# Audyssey setup with Marantz SR7005



## Rippyman (Apr 20, 2011)

I have a Marantz SR7005 running a 7.2 setup. My L/R mains are Klipsch RF7-II's, 
RC-64 II Center Speaker, RS-62 II Surround Speaker's & CDT 5650-C rear's. I'm running two 12" subs.

I ran the Audyssey setup using all 8 reference points, and it set my speakers to the following.

L/R mains to large - Full Dynamic Range
Center - Small 60HZ
L/R surrounds - Small 60HZ
L/R rears - Small 90HZ
SUB - not sure, doesn't display. But I set the reciever to LFE 80Z

All Speakers were set to small originally, and after running Audyssey theses were the settings?

Is this correct?


----------



## gdstupak (Jul 13, 2010)

In case you didn't know, for the crossover points, the Audyssey takes the measurements and then the Marantz takes those measurements and decides how to set your speakers.

However your Marantz decided to set the speakers and crossovers, the easiest and most popular set up is to set all main/surround speakers to crossover to the sub at 80hz. Most here would probably tell you this is the only way any 5.1/7.1 should be set up. If you have the time and inclination, you can try different settings and find what sounds best to you. 

For the sub, I've heard the LFE channel can have signals as high as 120hz so that's what I would set for it's low pass crossover (in the AVR). Somewhere between 80hz-120hz is where sounds can be localized, so if your sub is behind or beside your seating, and you are hearing sounds coming from the sub, you could move the sub to the front, or lower the subs low pass crossover (in the AVR) to something lower until you can't localize the sound anymore.


----------



## cavchameleon (Jan 7, 2008)

Glen gave you great advice. Yes, Audyssey does not set the crossovers, the manufacture of the equipment decides that. As Glen eludes to, change your crossovers points up and also set your mains to small. You can do some experimentation on it to see what fits the bill best. Remember, your sub is best at producing the bass, so it's much better to remove it from the rest of your speakers. My setup did the same thing (actually set front L/R and Surrounds to large, my center to 60, and my heights/wides to 60). I reset mine as follows: Fronts to 60, center to 90, surrounds to 80, heights/wides to 80. This gave me the best blend for movies and music. The only thing you should not do is set a crossover lower than the one set by the AVR as Audyssey does not do corrections below that point. For your setup, do not lower the surrounds, leave them at 90. All others can be raised.

Have fun!


----------



## Rippyman (Apr 20, 2011)

Thanks guys.

I ended up playing around with things and changed my L/R mains back to small and set them at 60HZ

I upped the center and surrounds to 80HZ and left the rear surrounds at 90HZ

What I haven't done yet is change the LFE to 120HZ, it's still sitting at 80HZ.

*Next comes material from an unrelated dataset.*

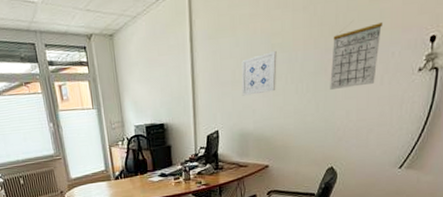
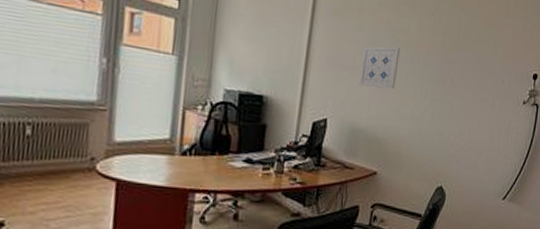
calendar: present [330,22,383,90] -> none [447,46,497,106]

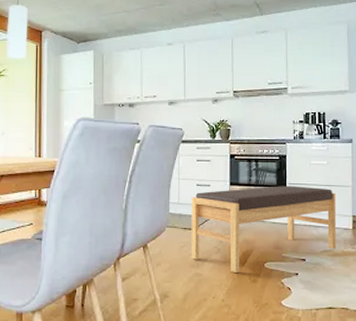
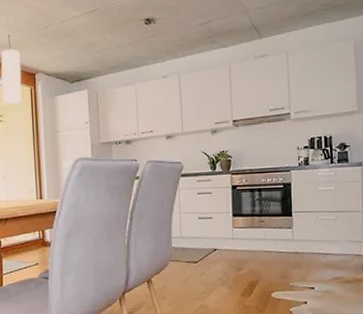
bench: present [191,186,337,274] -> none [194,213,347,304]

I tried switching back and forth from Small to Large for the L/R mains to hear the difference and you can definitely hear the sound fill up when the mains are set to small.


----------



## eugovector (Sep 4, 2006)

Suggested is small, 80HZ for all crossovers (assuming your speakers play low enough), and the only correct setting for LFE is 120hz, according to Chris at Audyssey. in your case, you should leave your rears at 90hz.


----------



## PT800 (Feb 19, 2008)

The LFE point of 120 htz is what you want, Unlike the other XOs for the 5 channels, which are full XOs that have slopes. The LFE setting is usually a brick wall for the LFE channel.


----------